On attendait cette Cicatrice avec impatience, tant reste prégnant le souvenir laissé par la lecture du précédent livre de Gilles Rochier, publié en 2011 : TMLP. Difficile d’évoquer ce récit d’inspiration autobiographique sans tomber dans les clichés : « chronique d’une adolescence en banlieue dans les années 80 », « autopsie d’un fait divers dans une cité HLM », etc. TMLP était à la fois cela mais aussi bien plus : il y avait là quelque chose d’extrêmement poignant, une justesse et une pudeur qui transcendait totalement un type de récit qu’on a déjà lu cent fois et qui, il faut bien l’avouer, ne fait rêver personne, mais provoquait pourtant ici un sentiment de sidération. Cette capacité à raconter « la banlieue » (le mot est lâché) et les « couches populaires » (a.k.a les pauvres) n’a sans doute pas grand équivalent aujourd’hui en bande dessinée ou ailleurs pour ce qu’on en sait, d’où la fébrilité exprimée plus haut.

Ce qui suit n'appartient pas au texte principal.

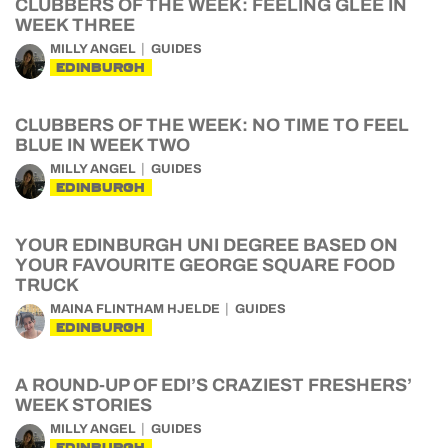
CLUBBERS OF THE WEEK: FEELING GLEE IN
WEEK THREE
MILLY ANGEL
GUIDES
EDINBURGH
CLUBBERS OF THE WEEK: NO TIME TO FEEL
BLUE IN WEEK TWO
MILLY ANGEL
GUIDES
EDINBURGH
YOUR EDINBURGH UNI DEGREE BASED ON
YOUR FAVOURITE GEORGE SQUARE FOOD
TRUCK
MAINA FLINTHAM HJELDE
GUIDES
EDINBURGH
A ROUND-UP OF EDI’S CRAZIEST FRESHERS’
WEEK STORIES
MILLY ANGEL
GUIDES
EDINBURGH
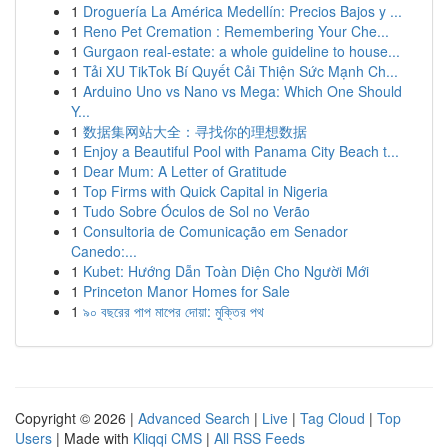
1
Droguería La América Medellín: Precios Bajos y ...
1
Reno Pet Cremation : Remembering Your Che...
1
Gurgaon real-estate: a whole guideline to house...
1
Tải XU TikTok Bí Quyết Cải Thiện Sức Mạnh Ch...
1
Arduino Uno vs Nano vs Mega: Which One Should
Y...
1
数据集网站大全：寻找你的理想数据
1
Enjoy a Beautiful Pool with Panama City Beach t...
1
Dear Mum: A Letter of Gratitude
1
Top Firms with Quick Capital in Nigeria
1
Tudo Sobre Óculos de Sol no Verão
1
Consultoria de Comunicação em Senador
Canedo:...
1
Kubet: Hướng Dẫn Toàn Diện Cho Người Mới
1
Princeton Manor Homes for Sale
1
৯০ বছরের পাপ মাপের দোয়া: মুক্তির পথ
Copyright © 2026 |
Advanced Search
|
Live
|
Tag Cloud
|
Top
Users
| Made with
Kliqqi CMS
|
All RSS Feeds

Changement de décor en apparence avec La Cicatrice, puisqu’on y suit la route de Denis, jeune cadre dynamique portant tous les stigmates de « la réussite » : jolie femme, vaste appartement, belle-famille influente, etc. Pourtant, on s’en doute, quelque chose cloche. Et ce qui cloche prend la forme d’une cicatrice qui apparaît semble-t-il du jour au lendemain sur l’aisselle du jeune homme, sans que celui-ci ne parvienne à se souvenir d’où vient cette marque. Commence alors une quête aux limites du fantastique, « kafkaïenne » oserait-on écrire (puisque l’heure est aux clichés), entraînant Denis à la recherche de lui-même.
Nulle surprise ici dans la mécanique du récit, il s’agit de celle de la Divine Comédie de Dante : Denis doit traverser les cercles concentriques de l’Enfer pour parvenir au purgatoire. Pour se sauver lui-même (ou pas), il doit accepter de se souvenir de l’endroit d’où il vient, et de se confronter à ses vieux démons : parents, amis d’enfance… Les interprétations sont multiples concernant la cicatrice qui est le prétexte à ce périple : symbole de mauvaise conscience, trace visible d’un déchirement intérieur, d’une ablation, etc. Elle matérialise en tous cas une question passionnante mais délicate, qui est également au cœur de l’œuvre d’Annie Ernaux : comment changer de classe sociale sans trahir les siens, et surtout sans se trahir soi-même? À cette question, Denis a choisi de répondre par la coupure totale, non-assumée, avec son milieu d’origine, ayant vendu son âme pour un bonheur basé sur le confort matériel et magistralement présenté en une seule image, dès le début du livre (on vous laisse deviner laquelle), comme tout à fait illusoire.
La Cicatrice est un récit en mode mineur, moins mélodramatique que TMLP mais porté par la même colère froide à l’égard d’un système social qui enferme les individus dans des positions prédéterminées sous peine de mort, physique ou mentale. Le récit est soutenu par des dialogues qui sonnent toujours juste, et rythmé par l’insupportable « bip bip » de la sonnerie du téléphone mobile de Denis, matérialisant son aliénation. Le dessin de Gilles Rochier est marqué par le mouvement de la Figuration libre, en particulier Robert Combas, mais évoque aussi dans un tout autre registre Bernadette Després (l’auteure de Tom-Tom et Nana !), notamment dans la manière de figurer les mains. Le mode de représentation fluctue entre photo-réalisme (certains personnages ont manifestement été dessinés d’après photo ou modèle) et un graphisme plus stylisé. Un mélange composite d’influences et de registres, sans doute lié à l’autodidaxie de l’auteur, qui trace de fait une voie graphique qui n’appartient qu’à lui, au diapason de son propos émancipateur, et qui permet à Rochier de s’imposer comme l’un des talents les plus singuliers du moment.